For all the self-important squawking that emanates from Maxwell Auditorium every Monday during Student Association meetings, it could be worse.

Sure, SA meetings can drone on forever, making actual student participation as inviting as a genital-kicking contest and scarce unless they are trying to hijack funding. Sure, some administrations feel a little too comfortable with the university listserv, leaving inboxes campus-wide jammed with Drew Lederman’s ruminations on the deal with airline food. And sure, the gang normally makes little progress on big issues. But hell, they efficiently distribute a hefty student fee every year while everyone and their mother begs for more money, and if the only time we have to bitch about them is when they try something out of the ordinary then they have to be doing all the ordinary things right. Right?

So like I said, it could be worse. We could be the University of Florida.

Meet Travis ‘T-Bone’ Marsh, a senior mechanical engineering major at UF who recently completed his own political career in Gainesville. To really understand why Travis ran, you need to get a feel for the system at UF.

Where SU student politics are limited to glad-handing at the Schine Student Center and chain IMs from the candidates, young Gators have to endure gaudy multi-thousand dollar assaults to their senses. This spring, student political parties with names like Access and Innovate, both of which would fit better in the progressive sex industry, campaigned with NYPIRG-style ‘get out the vote’ tactics.



So replace the possibly unwashed hippies with cardigan-clad go-getters and you can get an idea for why Marsh thought that there was room for a change.

So The Keg Party was born.

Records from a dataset
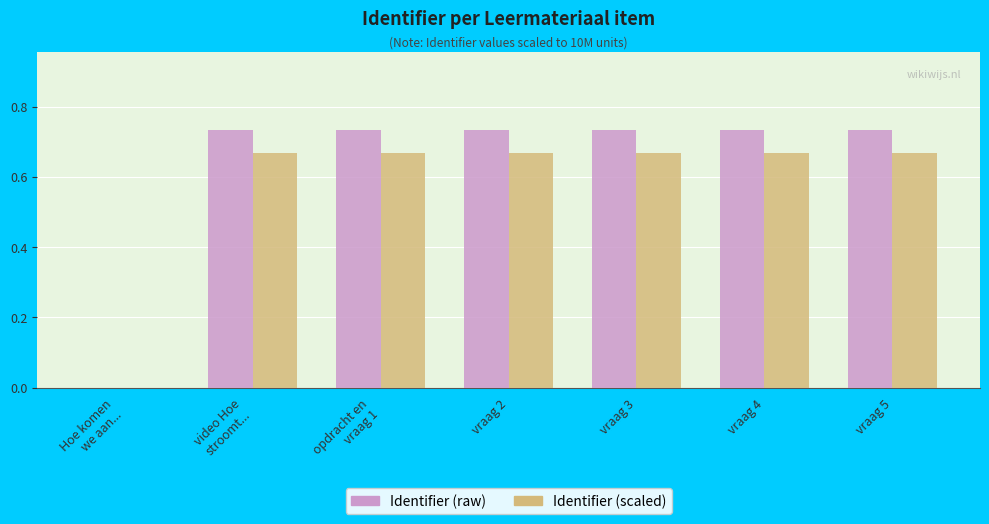

How many data points does each series have?

7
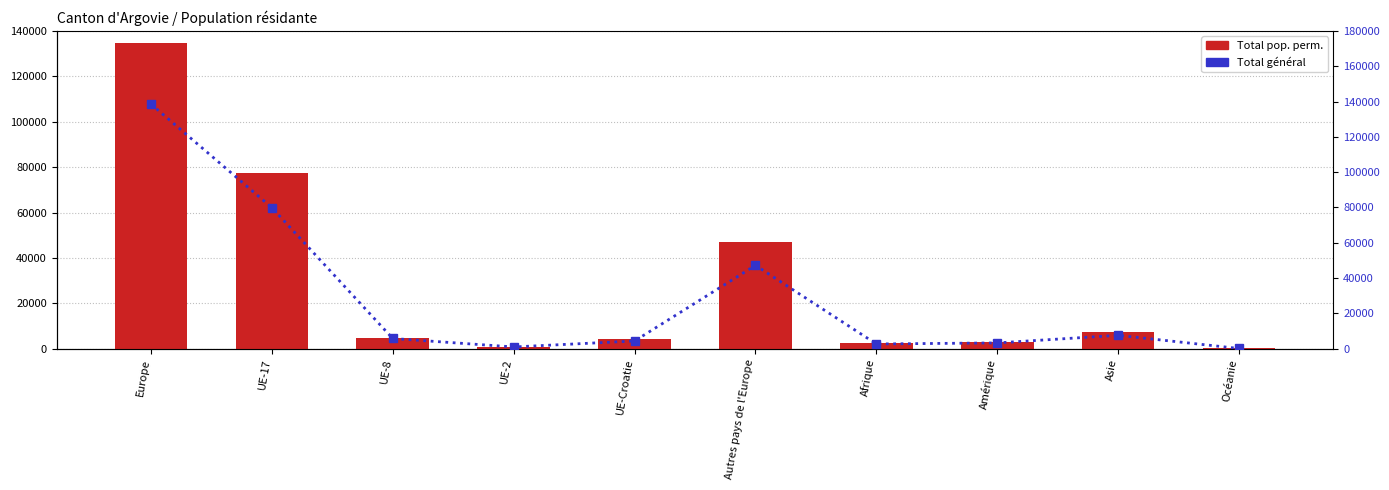

At which category is the sum across all series the highest?

Europe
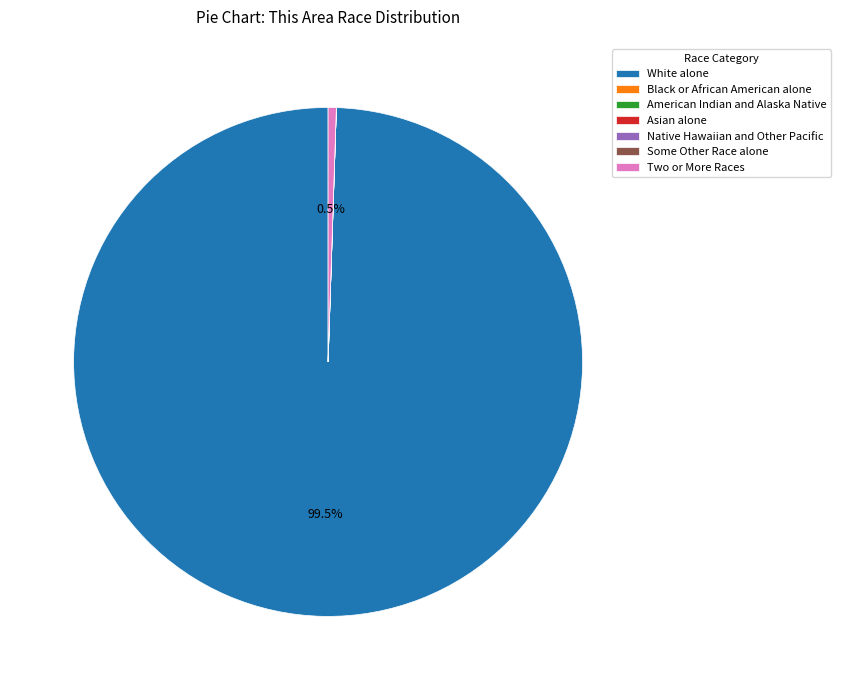

Which slice is the largest?

White alone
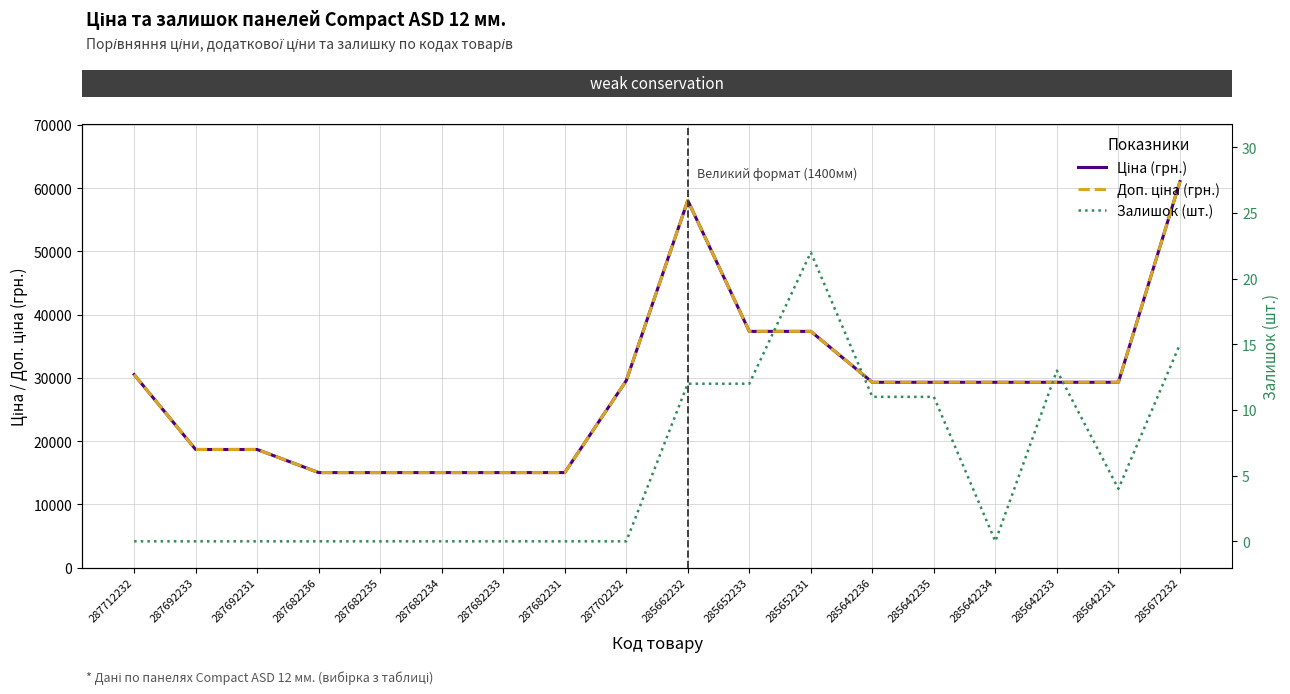

True or false: Доп. ціна (грн.) and Ціна (грн.) cross at least once.

False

• WHAT THIS EXERCISE ASKS:
1) Translate this sentence from the student politics column into Spanish: "So like I said, it could be worse."
2) Answer these questions using the student politics column:
(a) Where do Student Association meetings take place every Monday?
(b) What is Travis Marsh's major?
(c) What party was born at the end?
3) Please repeat the student politics column between "Where SU student" and "the vote’ tactics.", inclusive.
The data above is separate material from the student politics column.

• ANSWERS IN ORDER:
1) Así que, como dije, podría ser peor.

2)
(a) Maxwell Auditorium
(b) Mechanical engineering
(c) The Keg Party

3)
Where SU student politics are limited to glad-handing at the Schine Student Center and chain IMs from the candidates, young Gators have to endure gaudy multi-thousand dollar assaults to their senses. This spring, student political parties with names like Access and Innovate, both of which would fit better in the progressive sex industry, campaigned with NYPIRG-style ‘get out the vote’ tactics.